Fatalité ? Le mauvais œil s’est acharné
sur le tournage : mort du producteur, rupture sentimentale entre
Carax et Juliette Binoche, il a fallu trois ans pour achever
le film. C’est le plus cher du cinéma français
: 160 millions de francs. Un film unique, avec des personnages
blessés évoquant les mélos d’avant-guerre.

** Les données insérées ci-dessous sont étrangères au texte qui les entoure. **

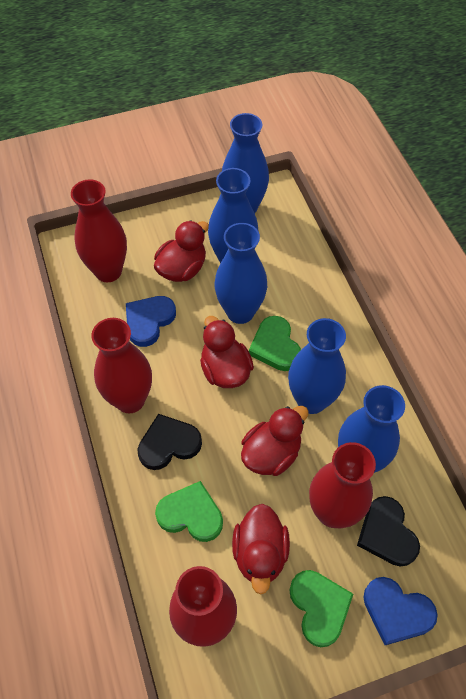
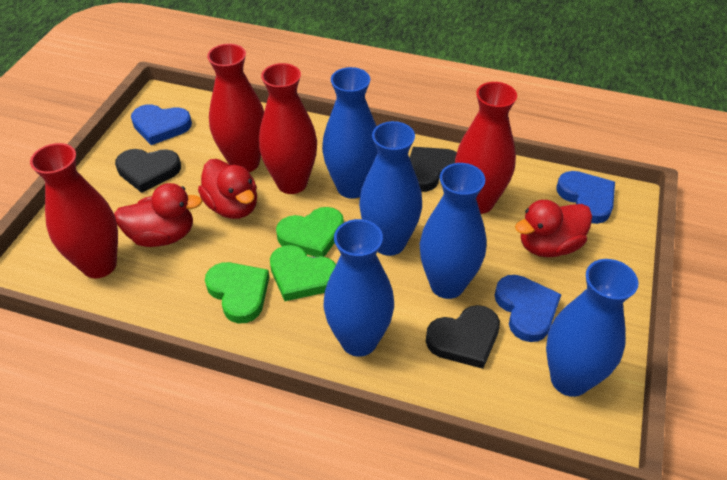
black heart: [137,414,202,470] [357,496,420,567] = 2 -> [115,149,181,193] [410,147,457,192] [426,305,500,369] = 3
blue heart: [126,296,176,347] [363,577,438,645] = 2 -> [131,104,192,145] [495,275,562,342] [557,171,615,224] = 3
red duck: [154,220,209,282] [200,316,254,388] [232,504,290,594] [241,406,309,476] = 4 -> [114,183,202,247] [198,159,257,219] [515,200,592,257] = 3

Pour l’anecdote, Carax s’inspira du film de Jean
Vigo de 1934 : l’Atalante. Certainement, l’un des
plus poignants des années 90 reste « La Liste de
Schindler » de 1993 de Steven Spielberg dont la grande
force a été de montrer l’Holocauste sans
tomber dans la banalité des images surexploitées
et réchauffées. On y voit l’horreur de la
vie de tous les jours dans un camp sous le régime le
plus atroce, celui des nazis, des êtres stimulés
uniquement par la mort. La morale imprègne ce film, on
ne peut décharger ses propres responsabilités
sur quelqu’un d’autre. 1939, la Pologne, la construction
du ghetto de Cracovie et la population juive qui doit s’inscrire
sur des listes. Mais, c’est aussi l’histoire du
personnage fort du film, Oskar Schindler (Liam Neesen), aventurier
et coureur de jupons. On ne peut éviter son insigne du
parti nazi quand il reprend la direction d’une usine pour
le compte de la Wehrmacht, les ouvriers juifs revenant moins
chers que les Polonais. Mais c’est le comptable, en sous-sol,
Itzhak Stern (Ben Kingsley) qui dirige vraiment l’usine,
la tâche de Schindler consistant surtout à soudoyer
les nazis. Au début du film, s’il fait preuve d’humanité,
c’est par intérêt personnel, pour s’enrichir
grâce à une stratégie des plus audacieuses,
la flatterie. Car il a une influence sur le commandant du camp,
un homme sadique qui tire sur les prisonniers par plaisir. Sans
en être vraiment conscient, Schindler va prendre le parti
des Juifs et sa fortune va passer dans le rachat de ses ouvriers.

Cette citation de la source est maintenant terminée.